- Directions for this task
In the data below, find the line that contains "156.695 104.6072 180))" and the line that contains "161.257142 75.7855 -90))". Copy both, plus every line between them, exactly.

Extracted data START

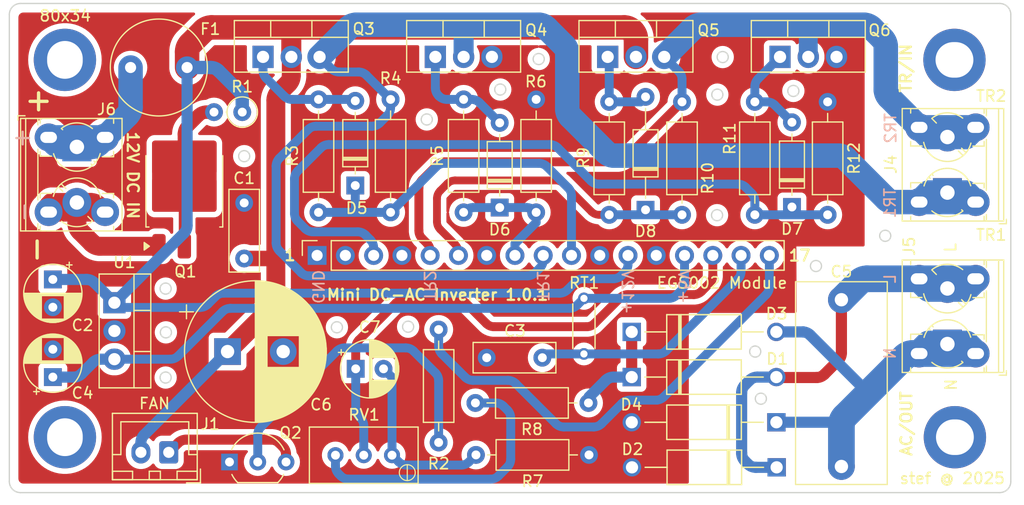
<source format=kicad_pcb>
(kicad_pcb
	(version 20240108)
	(generator "pcbnew")
	(generator_version "8.0")
	(general
		(thickness 1.6)
		(legacy_teardrops no)
	)
	(paper "A4")
	(title_block
		(title "Mini DC-AC Inverter")
		(date "2025-01-21")
		(rev "1.0.1")
		(comment 1 "Thanks to Ammar for the basics")
	)
	(layers
		(0 "F.Cu" signal)
		(31 "B.Cu" signal)
		(32 "B.Adhes" user "B.Adhesive")
		(33 "F.Adhes" user "F.Adhesive")
		(34 "B.Paste" user)
		(35 "F.Paste" user)
		(36 "B.SilkS" user "B.Silkscreen")
		(37 "F.SilkS" user "F.Silkscreen")
		(38 "B.Mask" user)
		(39 "F.Mask" user)
		(40 "Dwgs.User" user "User.Drawings")
		(41 "Cmts.User" user "User.Comments")
		(42 "Eco1.User" user "User.Eco1")
		(43 "Eco2.User" user "User.Eco2")
		(44 "Edge.Cuts" user)
		(45 "Margin" user)
		(46 "B.CrtYd" user "B.Courtyard")
		(47 "F.CrtYd" user "F.Courtyard")
		(48 "B.Fab" user)
		(49 "F.Fab" user)
		(50 "User.1" user)
		(51 "User.2" user)
		(52 "User.3" user)
		(53 "User.4" user)
		(54 "User.5" user)
		(55 "User.6" user)
		(56 "User.7" user)
		(57 "User.8" user)
		(58 "User.9" user)
	)
	(setup
		(pad_to_mask_clearance 0)
		(allow_soldermask_bridges_in_footprints no)
		(pcbplotparams
			(layerselection 0x00010fc_ffffffff)
			(plot_on_all_layers_selection 0x0000000_00000000)
			(disableapertmacros no)
			(usegerberextensions no)
			(usegerberattributes yes)
			(usegerberadvancedattributes yes)
			(creategerberjobfile yes)
			(dashed_line_dash_ratio 12.000000)
			(dashed_line_gap_ratio 3.000000)
			(svgprecision 4)
			(plotframeref no)
			(viasonmask no)
			(mode 1)
			(useauxorigin no)
			(hpglpennumber 1)
			(hpglpenspeed 20)
			(hpglpendiameter 15.000000)
			(pdf_front_fp_property_popups yes)
			(pdf_back_fp_property_popups yes)
			(dxfpolygonmode yes)
			(dxfimperialunits yes)
			(dxfusepcbnewfont yes)
			(psnegative no)
			(psa4output no)
			(plotreference yes)
			(plotvalue yes)
			(plotfptext yes)
			(plotinvisibletext no)
			(sketchpadsonfab no)
			(subtractmaskfromsilk no)
			(outputformat 1)
			(mirror no)
			(drillshape 0)
			(scaleselection 1)
			(outputdirectory "DC-AC-Inverter-EGS-Gerber/")
		)
	)
	(net 0 "")
	(net 1 "GND")
	(net 2 "+12V")
	(net 3 "Net-(J2-Pin_16)")
	(net 4 "+5V")
	(net 5 "N")
	(net 6 "L")
	(net 7 "VFB")
	(net 8 "Net-(C7-Pad2)")
	(net 9 "Net-(D1-PadC)")
	(net 10 "Net-(Q2-C)")
	(net 11 "2LD")
	(net 12 "Net-(J2-Pin_17)")
	(net 13 "3HO")
	(net 14 "1HO")
	(net 15 "TR2")
	(net 16 "TR1")
	(net 17 "Net-(J6-Pin_2)")
	(net 18 "Net-(Q1-G)")
	(net 19 "Net-(Q2-B)")
	(net 20 "Net-(D5-A)")
	(net 21 "Net-(D6-A)")
	(net 22 "Net-(D7-A)")
	(net 23 "Net-(D8-A)")
	(net 24 "Net-(R8-Pad2)")
	(net 25 "1LD")
	(net 26 "Net-(J6-Pin_1)")
	(footprint "Package_TO_SOT_THT:TO-220-3_Vertical" (layer "F.Cu") (at 163.52 71.7405))
	(footprint "Package_TO_SOT_SMD:TO-252-3_TabPin2" (layer "F.Cu") (at 109.988 83.733 90))
	(footprint "External Libraries:FR207G" (layer "F.Cu") (at 156.718 108.6612 180))
	(footprint "Resistor_THT:R_Axial_DIN0207_L6.3mm_D2.5mm_P10.16mm_Horizontal" (layer "F.Cu") (at 128.524 85.725 90))
	(footprint "Resistor_THT:R_Axial_DIN0207_L6.3mm_D2.5mm_P10.16mm_Horizontal" (layer "F.Cu") (at 141.605 85.725 90))
	(footprint "Fuse:Fuse_Littelfuse_372_D8.50mm" (layer "F.Cu") (at 105.156 72.6948))
	(footprint "Resistor_THT:R_Axial_DIN0207_L6.3mm_D2.5mm_P10.16mm_Horizontal" (layer "F.Cu") (at 132.842 96.266 -90))
	(footprint "Resistor_THT:R_Axial_DIN0207_L6.3mm_D2.5mm_P10.16mm_Horizontal" (layer "F.Cu") (at 135.085714 85.725 90))
	(footprint "External Libraries:FR207G" (layer "F.Cu") (at 156.690035 100.5432))
	(footprint "Diode_THT:D_DO-35_SOD27_P7.62mm_Horizontal" (layer "F.Cu") (at 138.3284 85.2932 90))
	(footprint "Capacitor_THT:C_Rect_L7.2mm_W2.5mm_P5.00mm_FKS2_FKP2_MKS2_MKP2" (layer "F.Cu") (at 115.3668 89.876 90))
	(footprint "Connector_JST:JST_XH_B2B-XH-A_1x02_P2.50mm_Vertical" (layer "F.Cu") (at 108.585 107.315 180))
	(footprint "Package_TO_SOT_THT:TO-220-3_Vertical" (layer "F.Cu") (at 117.06 71.7405))
	(footprint "Connector_PinSocket_2.54mm:PinSocket_1x17_P2.54mm_Vertical" (layer "F.Cu") (at 121.92 89.6 90))
	(footprint "External Libraries:FR207G" (layer "F.Cu") (at 156.695 104.6072 180))
	(footprint "Resistor_THT:R_Axial_DIN0207_L6.3mm_D2.5mm_P10.16mm_Horizontal" (layer "F.Cu") (at 146.3548 107.5436 180))
	(footprint "External Libraries:TerminalBlock_Phoenix_PT-1,5-2-5.0-H_1x02_P5.00mm_Horizontal_faston" (layer "F.Cu") (at 178.562 97.571246 90))
	(footprint "Resistor_THT:R_Axial_DIN0207_L6.3mm_D2.5mm_P10.16mm_Horizontal" (layer "F.Cu") (at 161.257142 75.7855 -90))
	(footprint "Resistor_THT:R_Axial_DIN0207_L6.3mm_D2.5mm_P10.16mm_Horizontal" (layer "F.Cu") (at 122.047 85.725 90))
	(footprint "MountingHole:MountingHole_3.2mm_M3_DIN965_Pad_TopBottom" (layer "F.Cu") (at 99.256984 72.009))
	(footprint "Capacitor_THT:CP_Radial_D5.0mm_P2.50mm" (layer "F.Cu") (at 98.171 100.544 90))
	(footprint "Package_TO_SOT_THT:TO-92_Inline_Wide" (layer "F.Cu") (at 114.046 108.183))
	(footprint "Potentiometer_THT:Potentiometer_Bourns_3296W_Vertical" (layer "F.Cu") (at 128.651 107.569))
	(footprint "Capacitor_THT:C_Rect_L18.0mm_W8.0mm_P15.00mm_FKS3_FKP3" (layer "F.Cu") (at 169.037 93.585 -90))
	(footprint "Resistor_THT:R_Axial_DIN0207_L6.3mm_D2.5mm_P10.16mm_Horizontal" (layer "F.Cu") (at 146.304 102.87 180))
	(footprint "Package_TO_SOT_THT:TO-220-3_Vertical" (layer "F.Cu") (at 103.703 93.853 -90))
	(footprint "Diode_THT:D_DO-35_SOD27_P7.62mm_Horizontal"
		(layer "F.Cu")
		(uuid "95899b66-8d0d-4aa2-a82e-31dfd69f032c")
		(at 125.349 83.312 90)
		(descr "Diode, DO-35_SOD27 series, Axial, Horizontal, pin pitch=7.62mm, , length*diameter=4*2mm^2, , http://www.diodes.com/_files/packages/DO-35.pdf")
		(tags "Diode DO-35_SOD27 series Axial Horizontal pin pitch 7.62mm  length 4mm diameter 2mm")
		(property "Reference" "D5"
			(at -2.032 0.127 180)
			(layer "F.SilkS")
			(uuid "8f195f5c-57e0-4cda-aed4-7ba47c5860d0")
			(effects
				(font
					(size 1 1)
					(thickness 0.15)
				)
			)
		)
		(property "Value" "1N4148"
			(at 3.81 2.12 90)
			(layer "F.Fab")
			(uuid "e0e5e00a-a226-406e-93b3-442b42267152")
			(effects
				(font
					(size 1 1)
					(thickness 0.15)
				)
			)
		)
		(property "Footprint" "Diode_THT:D_DO-35_SOD27_P7.62mm_Horizontal"
			(at 0 0 90)
			(unlocked yes)
			(layer "F.Fab")
			(hide yes)
			(uuid "373db10e-2581-4a60-b63d-8b7b566824c8")
			(effects
				(font
					(size 1.27 1.27)
					(thickness 0.15)
				)
			)
		)
		(property "Datasheet" "https://assets.nexperia.com/documents/data-sheet/1N4148_1N4448.pdf"
			(at 0 0 90)
			(unlocked yes)
			(layer "F.Fab")
			(hide yes)
			(uuid "9befbf56-aeff-4dfc-a1ff-8f6b1960183a")
			(effects
				(font
					(size 1.27 1.27)
					(thickness 0.15)
				)
			)
		)
		(property "Description" "100V 0.15A standard switching diode, DO-35"
			(at 0 0 90)
			(unlocked yes)
			(layer "F.Fab")
			(hide yes)
			(uuid "661c3fe8-1a5b-4de0-a9d5-02e30f23d095")
			(effects
				(font
					(size 1.27 1.27)
					(thickness 0.15)
				)
			)
		)
		(property "Sim.Device" "D"
			(at 0 0 90)
			(unlocked yes)
			(layer "F.Fab")
			(hide yes)
			(uuid "bdecec0d-2201-4b3a-8c97-4378f55d0602")
			(effects
				(font
					(size 1 1)
					(thickness 0.15)
				)
			)
		)
		(property "Sim.Pins" "1=K 2=A"
			(at 0 0 90)
			(unlocked yes)
			(layer "F.Fab")
			(hide yes)
			(uuid "c7eab288-aaeb-4404-8a4f-461d64d47753")
			(effects
				(font
					(size 1 1)
					
... [436024 chars truncated]
</source>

Extracted data END

- Answer section
	(footprint "External Libraries:FR207G" (layer "F.Cu") (at 156.695 104.6072 180))
	(footprint "Resistor_THT:R_Axial_DIN0207_L6.3mm_D2.5mm_P10.16mm_Horizontal" (layer "F.Cu") (at 146.3548 107.5436 180))
	(footprint "External Libraries:TerminalBlock_Phoenix_PT-1,5-2-5.0-H_1x02_P5.00mm_Horizontal_faston" (layer "F.Cu") (at 178.562 97.571246 90))
	(footprint "Resistor_THT:R_Axial_DIN0207_L6.3mm_D2.5mm_P10.16mm_Horizontal" (layer "F.Cu") (at 161.257142 75.7855 -90))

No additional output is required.